UNESP/HCFMB - Hospital das Clínicas de Botucatu (SP) — Prova 2025
Homem de 50 anos, internado em UTI, foi diagnosticado com pneumonia associada à ventilação mecânica. Hemocultura: Acinetobacter baumannii resistente aos carbapenêmicos. Segundo o guideline da Infectious Disease Society of America, o tratamento deve ser com:
CRAB → Ampicilina-sulbactam (altas doses) + agente secundário (Tigeciclina/Minociclina) é a escolha IDSA.
Para Acinetobacter resistente a carbapenêmicos, o sulbactam é a base do tratamento devido à sua afinidade intrínseca pelas PBPs do patógeno, geralmente associado a um segundo fármaco.
O manejo do Acinetobacter baumannii resistente a carbapenêmicos (CRAB) representa um dos maiores desafios na medicina intensiva contemporânea. A fisiopatologia da resistência envolve frequentemente a produção de oxacilinases (OXA-23, OXA-24/40, OXA-58) e alterações de porinas. O guideline da IDSA de 2023 reforça que a terapia combinada é preferível à monoterapia para infecções moderadas a graves. A escolha da ampicilina-sulbactam baseia-se na saturação das PBPs pelo componente sulbactam, exigindo monitoramento de função renal para ajuste de dose, enquanto a tigeciclina ou minociclina oferecem cobertura adicional por vias metabólicas distintas.
O sulbactam possui atividade bactericida intrínseca contra o Acinetobacter baumannii ao se ligar às proteínas de ligação à penicilina (PBPs), especificamente PBP1 e PBP3. Em casos de resistência a carbapenêmicos (CRAB), o IDSA recomenda doses elevadas (até 6g-9g de sulbactam por dia) em combinação com outros agentes para superar os mecanismos de resistência e garantir eficácia clínica.
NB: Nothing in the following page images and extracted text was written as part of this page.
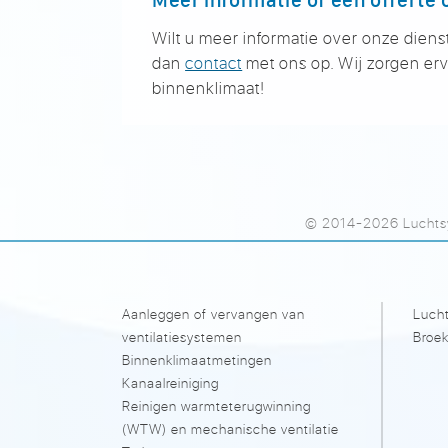
Wilt u meer informatie over onze diens
dan
contact
met ons op. Wij zorgen erv
binnenklimaat!
© 2014-2026 Luchtsy
Aanleggen of vervangen van
Lucht
ventilatiesystemen
Broek
Binnenklimaatmetingen
Kanaalreiniging
Reinigen warmteterugwinning
(WTW) en mechanische ventilatie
A tigeciclina é considerada um agente de segunda linha ou adjuvante no tratamento de infecções graves por Acinetobacter baumannii multirresistente. Devido ao seu grande volume de distribuição, os níveis séricos podem ser baixos, por isso é frequentemente utilizada em doses dobradas (ataque de 200mg e manutenção de 100mg 12/12h) e sempre em terapia combinada para pneumonia.
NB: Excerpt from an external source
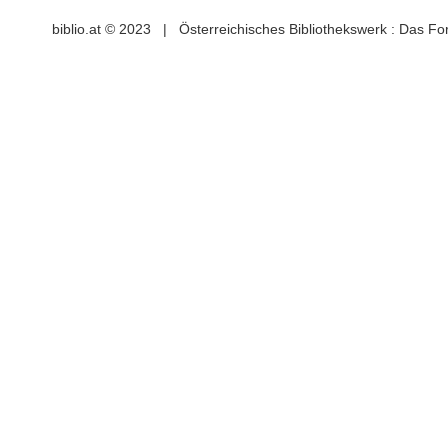
biblio.at © 2023 | Österreichisches Bibliothekswerk : Das F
As polimixinas (B ou Colistina) são reservadas para casos onde não há resposta ou possibilidade de uso de esquemas baseados em sulbactam. No entanto, as diretrizes atuais do IDSA priorizam combinações com ampicilina-sulbactam em altas doses devido à melhor evidência de desfecho clínico e menor toxicidade renal em comparação com regimes baseados puramente em polimixinas.